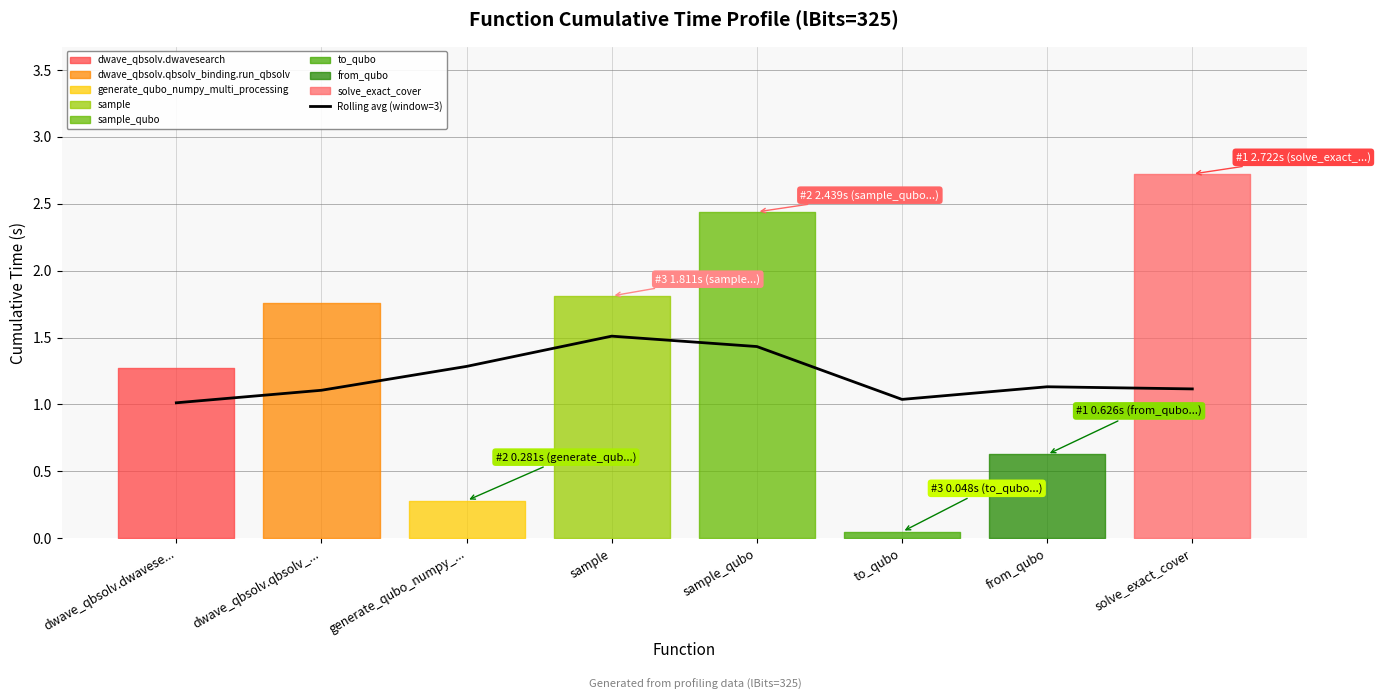

The value of Rolling avg (window=3) at sample is 0.3. True or false?

False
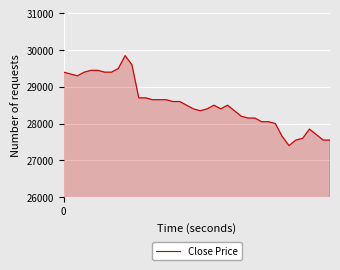

What is the greatest value displayed?

29850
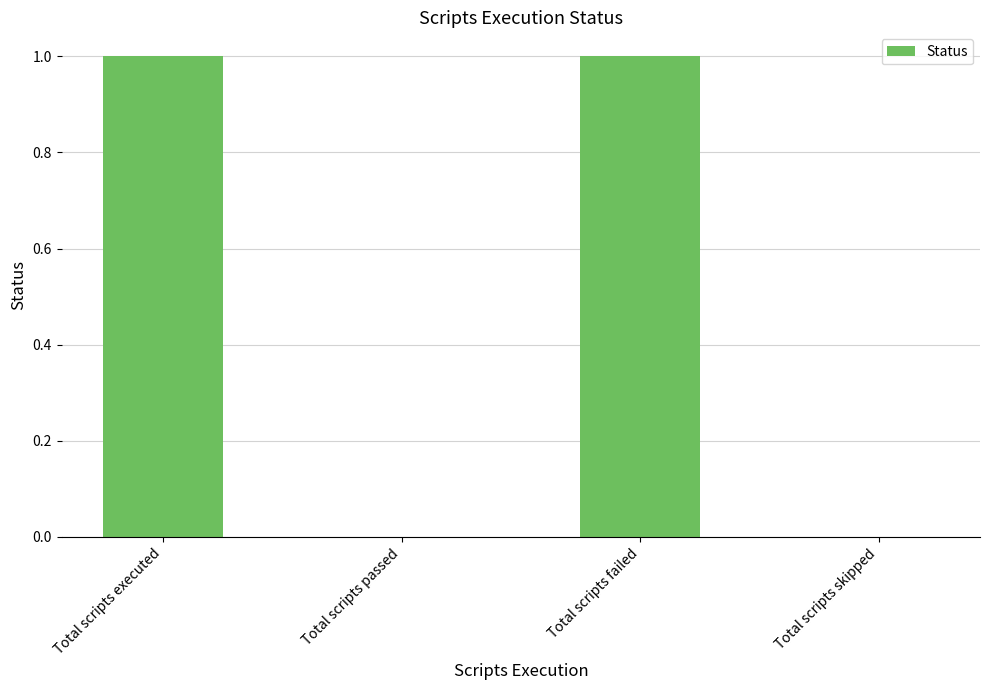

Approximately how many times larger is the value at Total scripts failed compared to Total scripts executed?

1.0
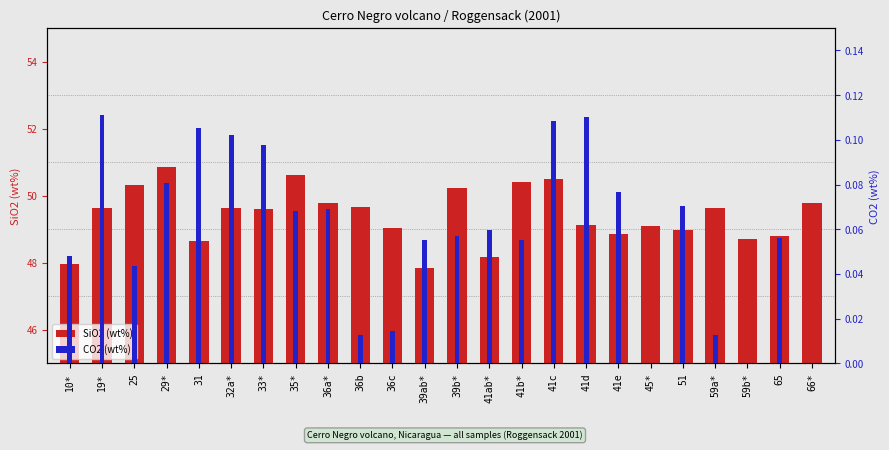

What is the total value across all series at 29*?

50.9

────

**Your instructions**
Copy the entries word for word, starting with the line that contains "Approximately how many" and going on through the end of the entries, but leave out the pictures.

**Result of the task**
Approximately how many times larger is the value at Total scripts failed compared to Total scripts executed?

1.0

What is the total value across all series at 29*?

50.9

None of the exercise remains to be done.